We still live in Atlanta, where God sent us. The church we came to start never started. We found a different one. We have a house now, two babies, and I have lost somehow that fire in my belly, the sureness of my step. “Because God told us too” has more often turned into “I’m not sure” and “I don’t know.” I don’t know is becoming the holiest phrase I have.
The sermon this week was on Jacob and Esau. We were encouraged to wrestle with God. After the kids went to bed, the wrestling began. For me, the story of Jacob and Esau is like The Great Gatsby. By the end of the story I hate everyone and wish misery on them all. The Great Gatsby at least grants me that ending. Jacob sends his whole family to go face Esau because he is too scared, and he ends up having an extreme encounter with God.
I do what I do when I don’t know the answer to anything. I google it. The answer that keeps popping up is that Jacob was favored, as though that is supposed to make me somehow feel better. I can’t be the only one left wondering, and what if I’m not? What if I heard wrong, what if it won’t all pan out in the end.
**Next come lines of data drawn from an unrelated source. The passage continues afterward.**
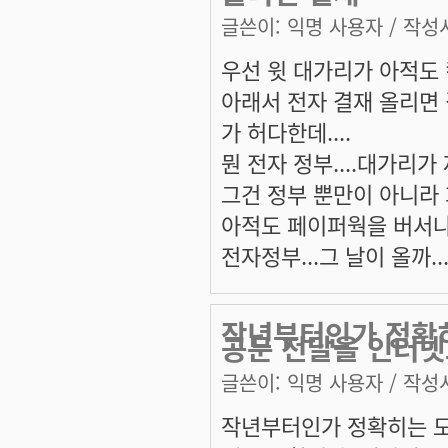
글쓴이:
익명 사용자
/ 작성시
우선 윗 대가리가 아적도 컴
아래서 전자 결재 올리면
가 허다한데....
뭔 전자 정부....대가리가
그건 정부 뿐만이 아니라 
아적도 페이퍼웍을 버서나지
전자정부...그 날이 올까...
작년부터인가 정확
공문 전달을 인터
글쓴이:
익명 사용자
/ 작성시
작년부터인가 정확히는 모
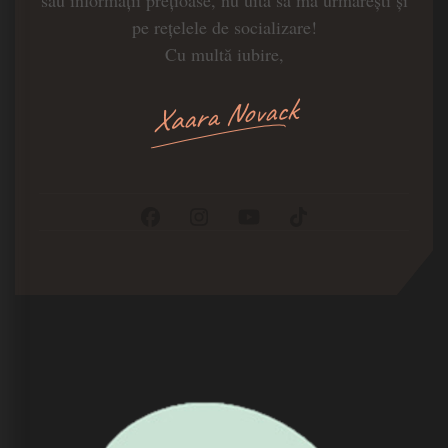
pe rețelele de socializare!
Cu multă iubire,
Xaara Novack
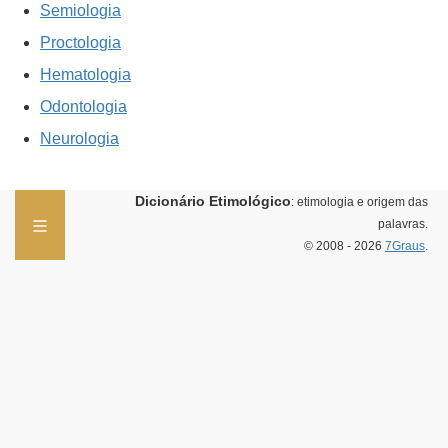
Semiologia
Proctologia
Hematologia
Odontologia
Neurologia
Dicionário Etimológico
: etimologia e origem das
palavras.
© 2008 - 2026
7Graus
.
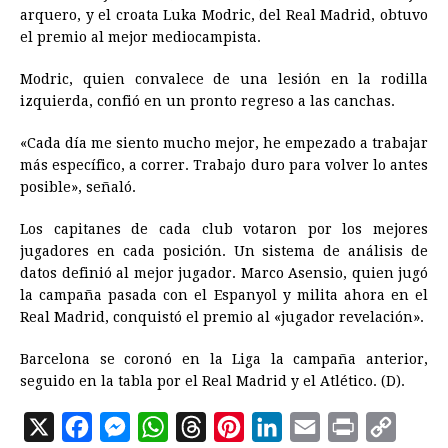
arquero, y el croata Luka Modric, del Real Madrid, obtuvo
el premio al mejor mediocampista.
Modric, quien convalece de una lesión en la rodilla
izquierda, confió en un pronto regreso a las canchas.
«Cada día me siento mucho mejor, he empezado a trabajar
más específico, a correr. Trabajo duro para volver lo antes
posible», señaló.
Los capitanes de cada club votaron por los mejores
jugadores en cada posición. Un sistema de análisis de
datos definió al mejor jugador. Marco Asensio, quien jugó
la campaña pasada con el Espanyol y milita ahora en el
Real Madrid, conquistó el premio al «jugador revelación».
Barcelona se coronó en la Liga la campaña anterior,
seguido en la tabla por el Real Madrid y el Atlético. (D).
X
F
M
W
T
P
L
E
P
C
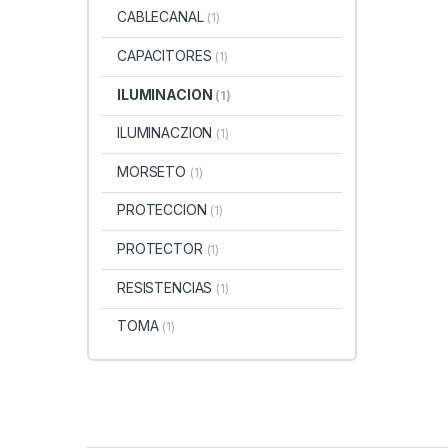
CABLECANAL
(1)
CAPACITORES
(1)
ILUMINACION
(1)
ILUMINACZION
(1)
MORSETO
(1)
PROTECCION
(1)
PROTECTOR
(1)
RESISTENCIAS
(1)
TOMA
(1)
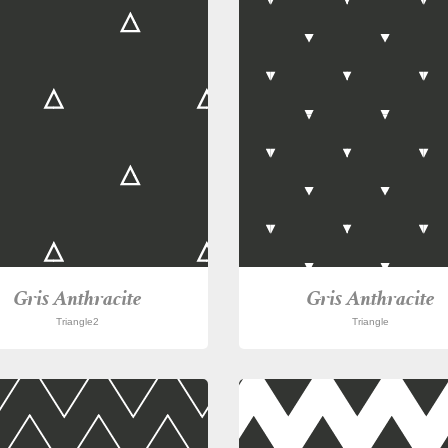
Gris Anthracite
Gris Anthracite
Triangle2
Triangle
I don’t mean the END end, I still believe in ultimate redemption. But how long does that take? What happens when you heard, and you are sure, and then it isn’t at all what you were so sure you heard?
This once sure and steady path is starting to feel like walking on a water-bed. It probably has for longer than I realize, and my legs are so tired from the effort to just stand still. But what I remember from the times I ran around on ever-changing surface, is that the standing still is actually far harder than the moving. If you just keep moving, you feel more secure.
Reading the scriptures lately has been like holding jello in my hands. Squeeze it too tight and it looses its shape and slips right through the cracks between my fingers. I know that there are promises in there for me, but I can’t quite get the right grip. Perhaps that is the point of reading scripture, to get me to keep my hands open.
Keep moving. Hands open. The posture sounds familiar. I wonder if that was the way it was, the way I was, when we heard God and moved here. I wonder if that is the way you are sure.